- **WORK INSTRUCTIONS**
Keep every line in which "ring" occurs and drop the rest of the data.

** Opening AVAILABLE DATA block **

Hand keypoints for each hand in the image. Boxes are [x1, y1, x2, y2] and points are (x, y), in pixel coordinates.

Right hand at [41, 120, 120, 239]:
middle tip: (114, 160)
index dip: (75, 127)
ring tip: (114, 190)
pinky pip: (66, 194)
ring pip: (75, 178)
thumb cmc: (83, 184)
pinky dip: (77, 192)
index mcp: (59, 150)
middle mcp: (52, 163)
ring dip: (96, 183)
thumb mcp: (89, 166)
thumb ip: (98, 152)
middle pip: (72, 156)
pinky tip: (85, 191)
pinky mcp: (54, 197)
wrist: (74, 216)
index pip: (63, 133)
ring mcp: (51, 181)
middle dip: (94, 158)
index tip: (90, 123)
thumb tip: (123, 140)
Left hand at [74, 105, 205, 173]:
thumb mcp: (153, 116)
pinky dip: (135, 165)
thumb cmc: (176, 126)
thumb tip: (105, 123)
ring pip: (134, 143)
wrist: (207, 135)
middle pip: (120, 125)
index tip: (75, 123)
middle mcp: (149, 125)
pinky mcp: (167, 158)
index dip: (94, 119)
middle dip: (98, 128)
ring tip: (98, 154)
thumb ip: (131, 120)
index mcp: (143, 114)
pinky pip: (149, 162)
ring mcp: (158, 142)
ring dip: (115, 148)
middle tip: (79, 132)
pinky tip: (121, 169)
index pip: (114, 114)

** Closing AVAILABLE DATA block **
** Opening AVAILABLE DATA block **

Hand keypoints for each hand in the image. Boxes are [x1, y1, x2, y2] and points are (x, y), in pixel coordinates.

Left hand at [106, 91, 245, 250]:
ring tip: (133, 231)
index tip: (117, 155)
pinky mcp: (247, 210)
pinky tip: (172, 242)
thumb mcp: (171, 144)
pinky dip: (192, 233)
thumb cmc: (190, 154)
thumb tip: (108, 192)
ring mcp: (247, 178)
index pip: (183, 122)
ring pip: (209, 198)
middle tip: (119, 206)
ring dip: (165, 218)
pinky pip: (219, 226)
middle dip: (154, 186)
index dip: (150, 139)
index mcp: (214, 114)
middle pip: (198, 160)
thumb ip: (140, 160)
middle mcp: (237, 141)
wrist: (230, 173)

** Closing AVAILABLE DATA block **

- **REPLY TO THE EXERCISE**
ring tip: (114, 190)
ring pip: (75, 178)
ring dip: (96, 183)
ring mcp: (51, 181)
ring pip: (134, 143)
ring tip: (98, 154)
ring mcp: (158, 142)
ring dip: (115, 148)
ring tip: (133, 231)
ring mcp: (247, 178)
ring pip: (209, 198)
ring dip: (165, 218)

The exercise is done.